Ali ficou a noite inteira, em parte passada num meio sono do qual a fome de vez em quando o fazia acordar, a par com a agitação que as preocupações e vagas esperanças lhe provocavam, mas que o levavam a concluir pela necessidade de provisoriamente se manter calmo e, através de paciência e de solicitude extremas, tornar suportáveis à sua família os contratempos que o seu estado actual lhes causava.

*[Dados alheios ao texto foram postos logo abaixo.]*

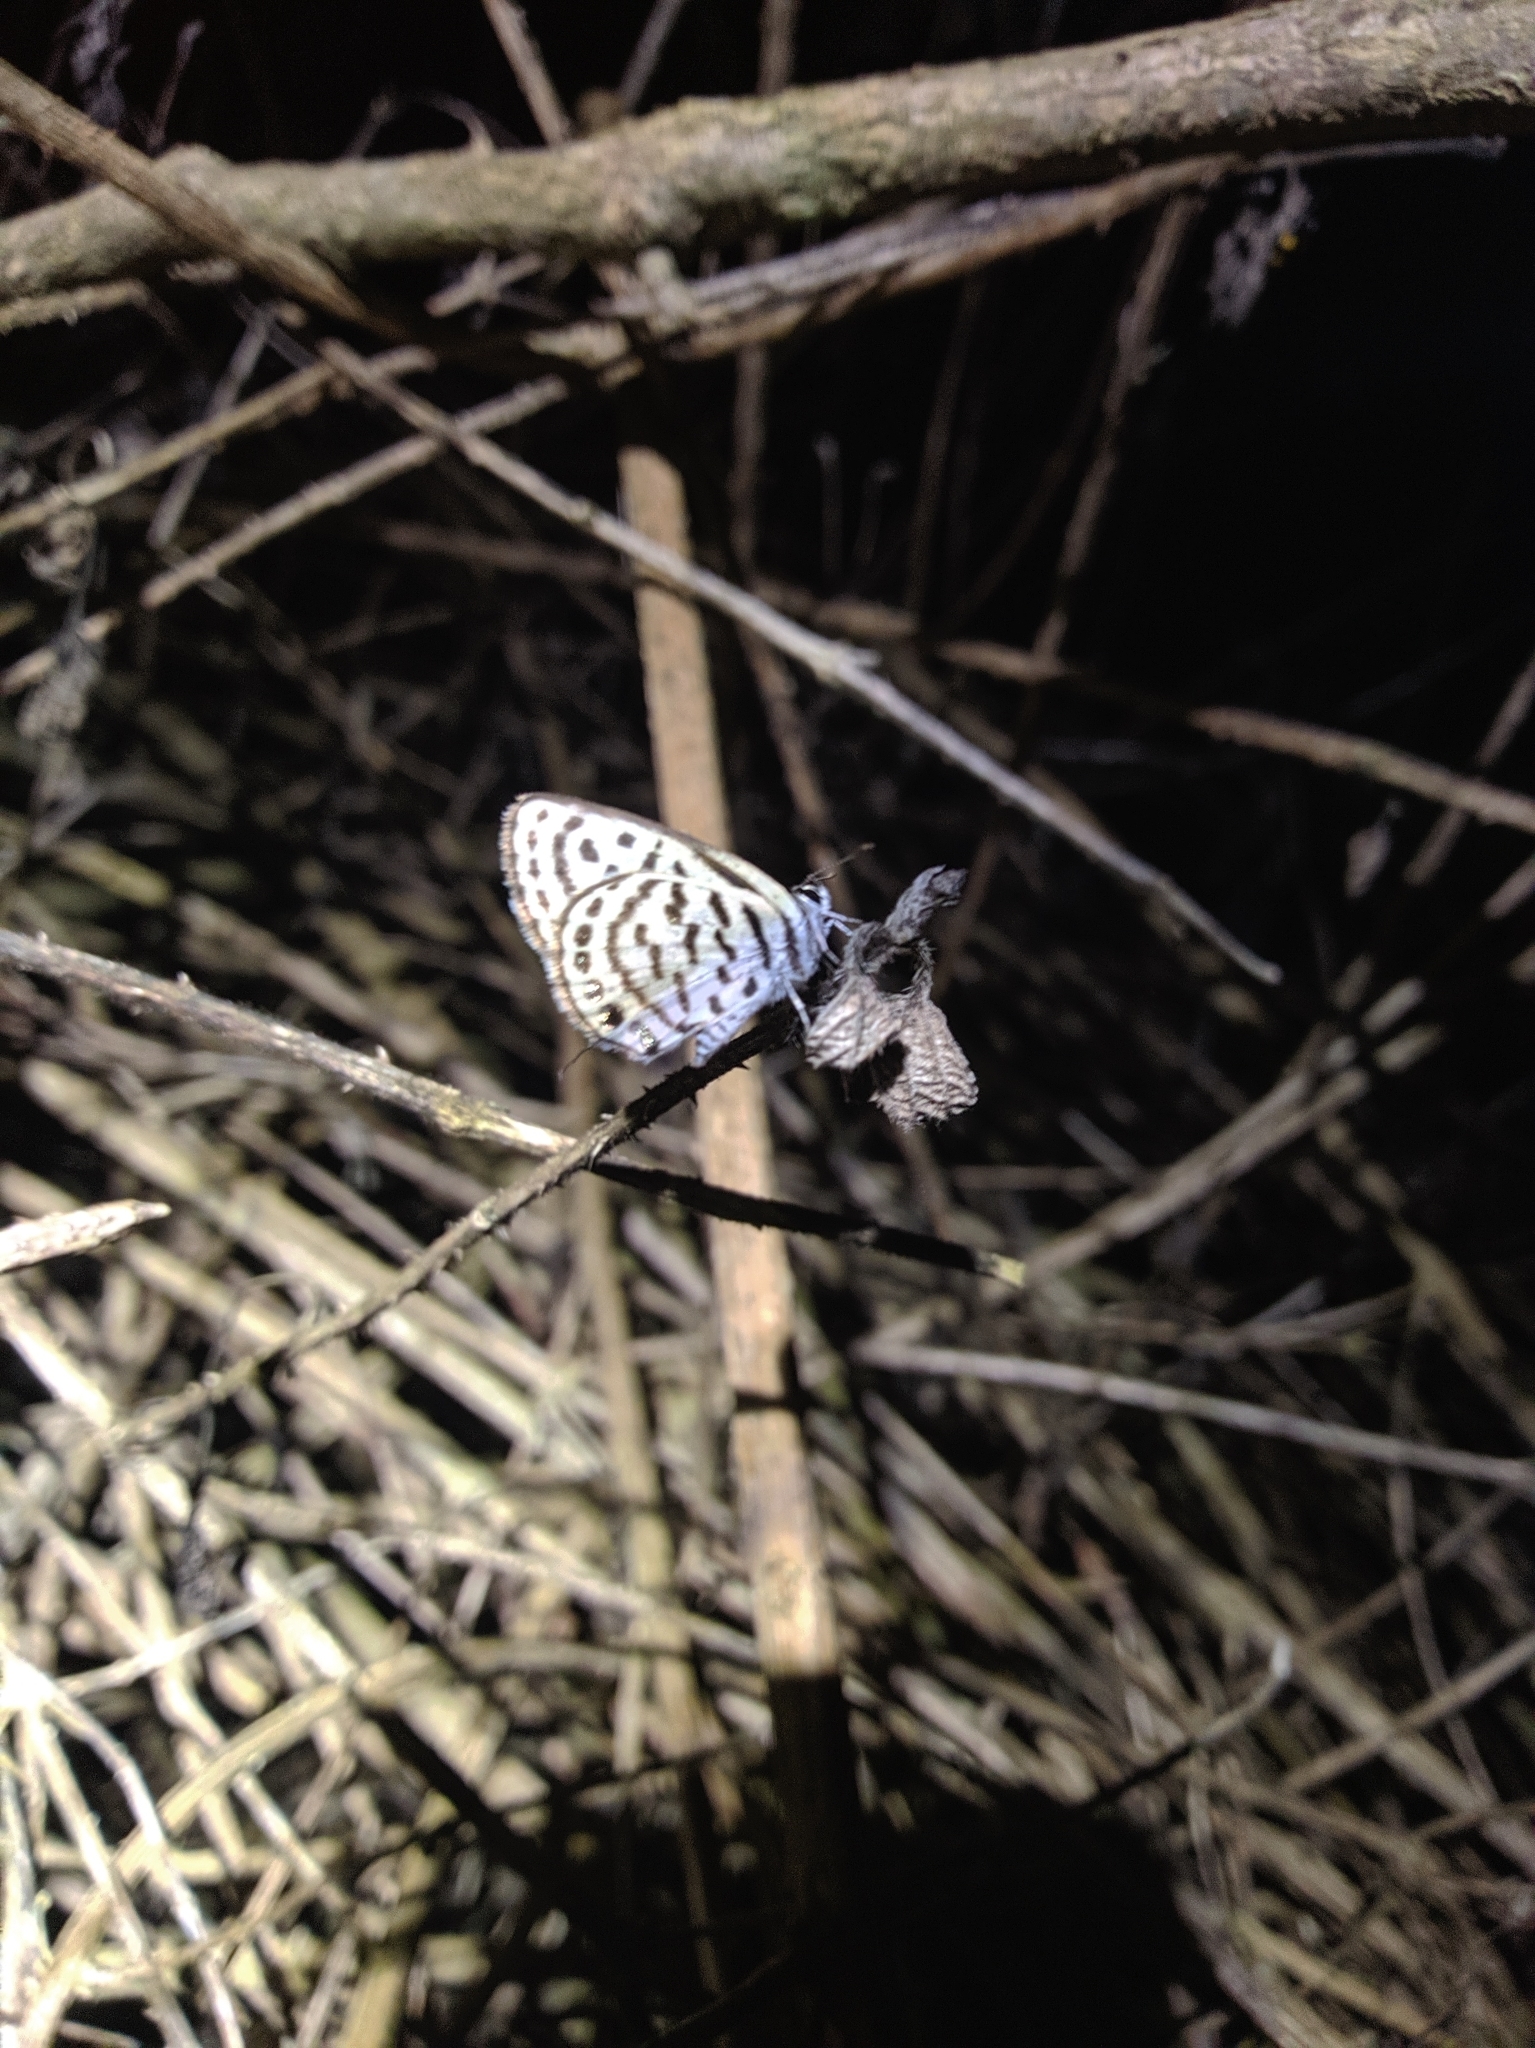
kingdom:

Desde madrugada, ainda era noite, Gregor teve ocasião de verificar a força das decisões que acabava de tomar, porque a sua irmã, já quase vestida, abriu a porta da sala e olhou para dentro do quarto com curiosidade. Ela não o viu imediatamente, mas, quando o descobriu sob o cadeirão – que diabo, tinha que estar nalgum lado, ele não podia apesar de tudo desaparecer –, foi tomada de tal medo que, sem conseguir controlar-se, voltou a fechar precipitadamente a porta com grande barulho. Mas, como se arrependesse de ter procedido daquele modo, logo abriu de novo a porta e entrou pé ante pé, como se estivesse junto de alguém muito doente, ou de um desconhecido. Gregor tinha avançado a cabeça para a borda do cadeirão e observava-a. Iria ela reparar que ele não tinha bebido o leite e que não era por falta de apetite? Iria ela trazer-lhe qualquer outra comida mais apropriada para ele? Se não fosse ela própria a fazê-lo, antes preferia morrer de fome do que queixar-se, ainda que desejasse ardentemente aproximar-se e lançar-se aos pés da irmã e pedir-lhe qualquer coisa que pudesse comer. Mas a sua irmã já tinha reparado, estupefacta, na gamela quase cheia, apenas com algum leite entornado em redor, apanhando-a imediatamente, verdade seja dita, com um pano, como para proteger as suas mãos. Gregor estava cheio de curiosidade em ver o que ela traria em vez do leite, pensando nas mais diversas hipóteses. Mas nunca poderia ter adivinhado o que a sua irmã fez, cheia de bondade. Ela trouxe, para saber o que comeria, vários alimentos espalhados num jornal. Ali estavam restos de legumes meio desfeitos; ossos do jantar da véspera, acompanhados de um molho branco já muito espesso; algumas passas, algumas amêndoas; um queijo que Gregor tinha declarado execrável, dias antes; uma fatia de pão seco, uma outra barrada com manteiga, outra com manteiga e sal. Para mais, ela voltou a trazer a gamela – decididamente estava-lhe destinada –, desta vez contendo água. E, por delicadeza, adivinhando que Gregor não comeria nada diante dela, saiu do quarto apressadamente, dando mesmo a volta à chave a fim de que Gregor soubesse que podia sentir-se à vontade. Gregor sentiu as suas pequenas patas agitarem-se freneticamente, avançando para onde estava a comida. Aliás, as feridas já tinham sarado quase por completo, não sentia qualquer dor, o que o admirou ao pensar que há um mês apenas tinha feito um pequeno golpe no dedo com uma faca, o qual ainda anteontem lhe causava alguma dor.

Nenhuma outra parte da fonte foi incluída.